Nach Explosion im Chempark-Entsorgungszentrum : NRW-Ministerin am Unglücksort – Ruß auch am Kettnersbusch

Weiterhin werden zwei Mitarbeiter aus dem Entsorgungszentrum Bürrig vermisst. NRW-Umweltministerin Ursula Heinen-Esser gedenkt vor Ort der fünf Verstorbenen. Ministerium ruft Task Force zur Aufklärung des Unglücks ins Leben. Verhaltenshinweise für Bürger bleiben bestehen. .

Noch ist die Frage offen, ob durch die Explosion am Dienstag „möglicherweise gesundheitsgefährdende Stoffe aus dem Tank freigesetzt wurden und sich in der Umgebung der Unglücksstelle verteilt haben.  Deshalb werden sowohl vom Lanuv als auch von der Currenta weitere Untersuchungen durchgeführt, die auch Proben aus der Umgebung einschließen werden“, meldet die Bezirksregierung Köln nun.

Sie klärt auch auf, welche Abfälle in den Tanks gelagert waren. „Flüssige Reststoffe aus der Produktion von Chemikalien für die Landwirtschaft, deren Hauptbestandstandteil phosphor- und schwefelhaltige Chemikalien sind“.  Heißt für Bürger: Bis weitere Ergebnisse vorliegen, bleiben die Empfehlungen bestehen: Obst und Gemüse aus verunreinigten Gärten nicht verzehre, verunreinigte Flächen nicht anfassen oder selber reinigen.

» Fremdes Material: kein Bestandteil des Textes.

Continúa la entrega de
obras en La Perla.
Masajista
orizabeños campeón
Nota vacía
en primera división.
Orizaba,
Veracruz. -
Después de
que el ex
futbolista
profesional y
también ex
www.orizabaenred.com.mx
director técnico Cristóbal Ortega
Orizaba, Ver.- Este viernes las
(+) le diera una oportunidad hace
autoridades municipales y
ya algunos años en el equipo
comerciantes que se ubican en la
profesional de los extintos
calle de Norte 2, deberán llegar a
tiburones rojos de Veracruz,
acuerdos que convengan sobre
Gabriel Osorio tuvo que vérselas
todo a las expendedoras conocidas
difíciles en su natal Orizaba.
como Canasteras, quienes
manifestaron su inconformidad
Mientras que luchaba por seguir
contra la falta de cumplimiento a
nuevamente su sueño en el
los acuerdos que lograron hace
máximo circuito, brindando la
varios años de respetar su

In der vergangenen Woche war NRW-Umweltministerin Ministerin Ursula Heinen-Esser gleich mehrfach in Leverkusen. Mitte der Woche informierte sie sich im Natrugut zu den Hochwasserschäden, am Samstag besuchte sie den Unglücksort im Entsorgungszentrum Bürrig: „Unsere Gedanken sind bei den Angehörigen der Opfer. Die Ursachen müssen aufgeklärt werden, damit sich ein derartig schlimmes Unglück nicht wiederholt.“ Sie und Staatssekretär  Heinrich Bottermann haben im Namen der Landesregierung der fünf verstorbenen Opfer gedacht.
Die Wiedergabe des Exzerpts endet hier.